E.W. (Elbridge) Bartley Jr. is a resident of the Missouri Veterans Home in Cape Girardeau. He served more than 40 years as a United Methodist pastor. On Aug. 6, 1945, Rev. Bartley was Lt. Bartley on the island of Saipan in the South Pacific, far from home and attached to the Second Marine Division. ...

E.W. (Elbridge) Bartley Jr. is a resident of the Missouri Veterans Home in Cape Girardeau. He served more than 40 years as a United Methodist pastor. On Aug. 6, 1945, Rev. Bartley was Lt. Bartley on the island of Saipan in the South Pacific, far from home and attached to the Second Marine Division. The B-29s leaving the air base on nearby Tinian would fly over his encampment, causing the flaps on his chaplain's tent to rustle noisily. On that particular morning, however, the planes left so early Lt. Bartley didn't hear a thing. He didn't know until it was over the magnitude of what that air convoy had done.

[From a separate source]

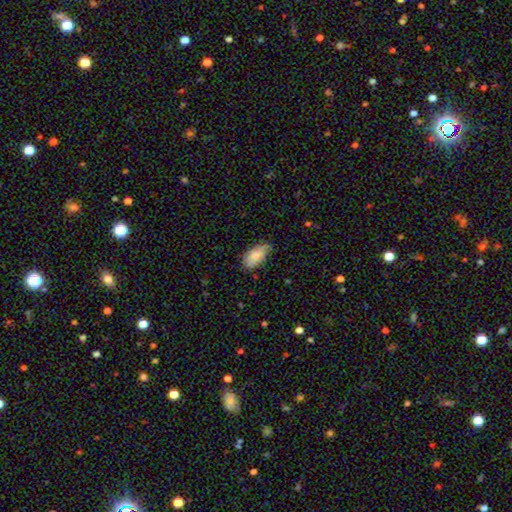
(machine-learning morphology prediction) The model was most divided on "merging": none: 62%, minor disturbance: 31%, major disturbance: 6%, merger: 2%. More confident: how rounded — in between (94%); smooth or featured — smooth (79%).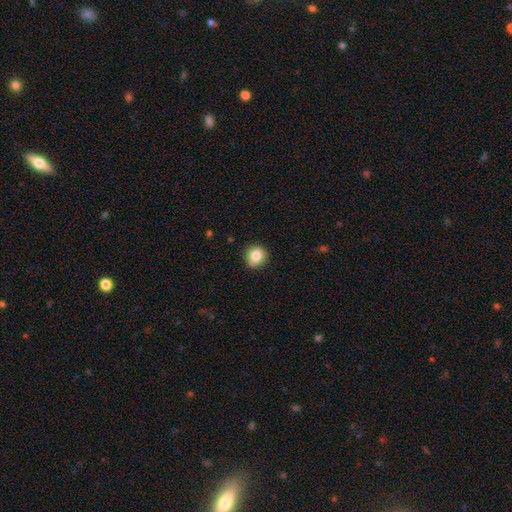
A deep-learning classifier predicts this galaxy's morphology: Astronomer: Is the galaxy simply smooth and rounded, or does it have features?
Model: smooth — 81%.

Lt. Bartley was preparing -- as his entire division was -- for the expected invasion of Japan that fall. For him and for his comrades, it was a gruesome prospect. The Japanese would be protecting their home turf fiercely. Many Americans would certainly die in the assault.

But the U.S. ground invasion never took place. The events of Aug. 6 and 9 rendered it moot. On Aug. 6, the first atomic bomb, called "Little Boy," was dropped on Hiroshima. Roughly 140,000 people either died instantly or in the months that followed as a direct result of radiation poisoning. Three days later, "Fat Man" was dropped, triggering a death count in the city of Nagasaki estimated at 80,000 by the close of 1945.

President Harry Truman, still Missouri's only White House occupant, made the fateful decision to use the new weapon. As his personal diaries reveal, the nation's 33rd chief executive felt he could not look the mothers of American servicemen in the eye and tell them he had the means to end the war quickly and failed to use it.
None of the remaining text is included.